(What needs to be done): Can you duplicate every line from the one containing "Rectal. Edición 2026" through the final line, including both ends?

== Segment start ==

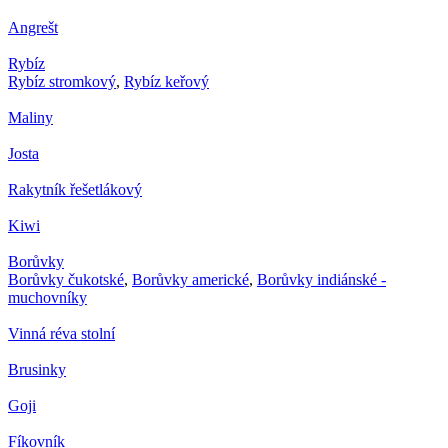
Angrešt
Rybíz
Rybíz stromkový
,
Rybíz keřový
Maliny
Josta
Rakytník řešetlákový
Kiwi
Borůvky
Borůvky čukotské
,
Borůvky americké
,
Borůvky indiánské -
muchovníky
Vinná réva stolní
Brusinky
Goji
Fíkovník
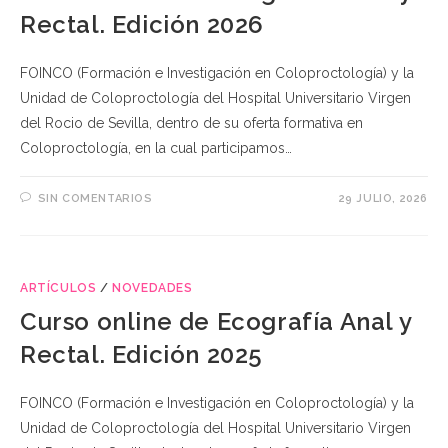
Rectal. Edición 2026
FOINCO (Formación e Investigación en Coloproctología) y la
Unidad de Coloproctología del Hospital Universitario Virgen
del Rocio de Sevilla, dentro de su oferta formativa en
Coloproctología, en la cual participamos…
SIN COMENTARIOS
29 JULIO, 2026
ARTÍCULOS
/
NOVEDADES
Curso online de Ecografía Anal y
Rectal. Edición 2025
FOINCO (Formación e Investigación en Coloproctología) y la
Unidad de Coloproctología del Hospital Universitario Virgen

== Segment end ==

(Task output):
Rectal. Edición 2026
FOINCO (Formación e Investigación en Coloproctología) y la
Unidad de Coloproctología del Hospital Universitario Virgen
del Rocio de Sevilla, dentro de su oferta formativa en
Coloproctología, en la cual participamos…
SIN COMENTARIOS
29 JULIO, 2026
ARTÍCULOS
/
NOVEDADES
Curso online de Ecografía Anal y
Rectal. Edición 2025
FOINCO (Formación e Investigación en Coloproctología) y la
Unidad de Coloproctología del Hospital Universitario Virgen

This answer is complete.